Notícia | IA com Direitos | Plataformas e Mercados Digitais
Apoiadores de Marçal usam IA para gerar cortes virais automaticamente
“A galera acha que foi calculado, porque foi perfeito o negócio da carteira de trabalho”, explicou Pablo Marçal em entrevista ao Flow Podcast, ao comentar o episódio em que Guilherme Boulos (PSOL) perdeu a compostura após ser provocado e deu um tapa no documento — momento replicado milhões de vezes em cortes distribuídos por apoiadores do candidato do PRTB à Prefeitura de São Paulo.
“O cara [Boulos] fala assim: ‘Padre Kelmon’, querendo lacrar. ‘Vou aqui fazer um corte.’ Aqui a faca, tio. Você esqueceu que a faca fica comigo”, continuou Marçal na entrevista de 28 de agosto.
Além de ser parte fundamental da estratégia digital da campanha do ex-coach, o compartilhamento de vídeos curtos é também o motivo que levou à decisão provisória na Justiça Eleitoral pela suspensão dos perfis dele nas redes.
Ferramentas de inteligência artificial têm auxiliado apoiadores de Marçal a inundar as redes com cortes do candidato.

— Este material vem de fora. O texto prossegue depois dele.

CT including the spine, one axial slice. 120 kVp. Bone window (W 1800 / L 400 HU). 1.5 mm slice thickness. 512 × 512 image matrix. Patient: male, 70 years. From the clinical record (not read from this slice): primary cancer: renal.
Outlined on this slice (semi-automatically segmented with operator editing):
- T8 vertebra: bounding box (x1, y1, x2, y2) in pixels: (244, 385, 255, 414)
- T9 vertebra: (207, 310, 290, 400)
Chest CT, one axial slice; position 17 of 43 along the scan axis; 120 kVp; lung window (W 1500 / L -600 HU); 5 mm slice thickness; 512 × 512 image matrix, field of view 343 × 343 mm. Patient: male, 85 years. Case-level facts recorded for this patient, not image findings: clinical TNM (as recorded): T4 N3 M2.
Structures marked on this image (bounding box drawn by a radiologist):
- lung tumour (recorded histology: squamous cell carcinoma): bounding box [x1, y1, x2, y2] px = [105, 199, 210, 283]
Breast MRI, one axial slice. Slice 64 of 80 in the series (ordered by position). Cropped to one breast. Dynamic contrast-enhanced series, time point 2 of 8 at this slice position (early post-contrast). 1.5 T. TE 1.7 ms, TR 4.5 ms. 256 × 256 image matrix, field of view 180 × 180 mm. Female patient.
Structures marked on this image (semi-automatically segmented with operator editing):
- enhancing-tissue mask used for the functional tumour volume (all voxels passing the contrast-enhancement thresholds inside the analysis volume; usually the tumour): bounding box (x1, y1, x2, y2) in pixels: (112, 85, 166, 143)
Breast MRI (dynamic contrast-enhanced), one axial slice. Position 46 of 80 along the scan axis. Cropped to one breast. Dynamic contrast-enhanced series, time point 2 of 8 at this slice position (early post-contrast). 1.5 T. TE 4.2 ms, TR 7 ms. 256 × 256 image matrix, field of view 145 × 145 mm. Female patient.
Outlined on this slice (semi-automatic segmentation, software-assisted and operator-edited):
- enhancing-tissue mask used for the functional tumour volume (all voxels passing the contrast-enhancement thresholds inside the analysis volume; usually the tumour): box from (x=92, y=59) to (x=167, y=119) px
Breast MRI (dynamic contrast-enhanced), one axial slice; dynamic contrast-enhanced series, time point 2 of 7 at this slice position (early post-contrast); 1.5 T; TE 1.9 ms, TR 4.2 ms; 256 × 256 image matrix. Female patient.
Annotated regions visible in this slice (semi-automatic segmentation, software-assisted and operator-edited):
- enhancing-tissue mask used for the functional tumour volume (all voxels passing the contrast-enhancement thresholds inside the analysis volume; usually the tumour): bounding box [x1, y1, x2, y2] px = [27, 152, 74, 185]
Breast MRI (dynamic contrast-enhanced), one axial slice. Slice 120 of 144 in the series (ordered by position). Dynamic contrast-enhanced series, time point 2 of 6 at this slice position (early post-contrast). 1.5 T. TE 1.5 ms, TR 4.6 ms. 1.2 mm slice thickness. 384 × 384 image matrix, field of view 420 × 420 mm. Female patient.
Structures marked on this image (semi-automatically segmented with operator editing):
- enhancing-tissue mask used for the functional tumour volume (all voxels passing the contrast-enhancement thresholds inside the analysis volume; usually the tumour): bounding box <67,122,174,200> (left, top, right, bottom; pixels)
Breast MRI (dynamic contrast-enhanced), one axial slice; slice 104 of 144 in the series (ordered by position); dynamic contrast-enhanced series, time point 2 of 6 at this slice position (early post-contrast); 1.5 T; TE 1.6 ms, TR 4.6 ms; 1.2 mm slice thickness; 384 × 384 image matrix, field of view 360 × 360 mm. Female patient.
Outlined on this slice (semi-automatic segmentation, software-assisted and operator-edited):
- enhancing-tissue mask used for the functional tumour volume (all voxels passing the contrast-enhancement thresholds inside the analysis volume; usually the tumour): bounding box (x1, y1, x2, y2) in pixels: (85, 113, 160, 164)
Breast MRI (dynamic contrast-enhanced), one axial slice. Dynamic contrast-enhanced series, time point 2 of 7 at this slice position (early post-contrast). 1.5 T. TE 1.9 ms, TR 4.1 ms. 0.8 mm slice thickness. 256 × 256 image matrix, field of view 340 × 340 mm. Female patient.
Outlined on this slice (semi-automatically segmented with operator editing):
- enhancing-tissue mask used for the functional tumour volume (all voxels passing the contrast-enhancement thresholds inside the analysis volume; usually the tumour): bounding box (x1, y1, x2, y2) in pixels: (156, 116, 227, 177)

Em comunidades de autodenominados “clipadores”, Aos Fatos identificou posts com sugestões de aplicativos capazes de automatizar a geração de dezenas de cortes a partir de vídeos longos.
Essas ferramentas garantem que uma enxurrada de conteúdos virais tome as redes logo após debates e entrevistas com a participação do ex-coach.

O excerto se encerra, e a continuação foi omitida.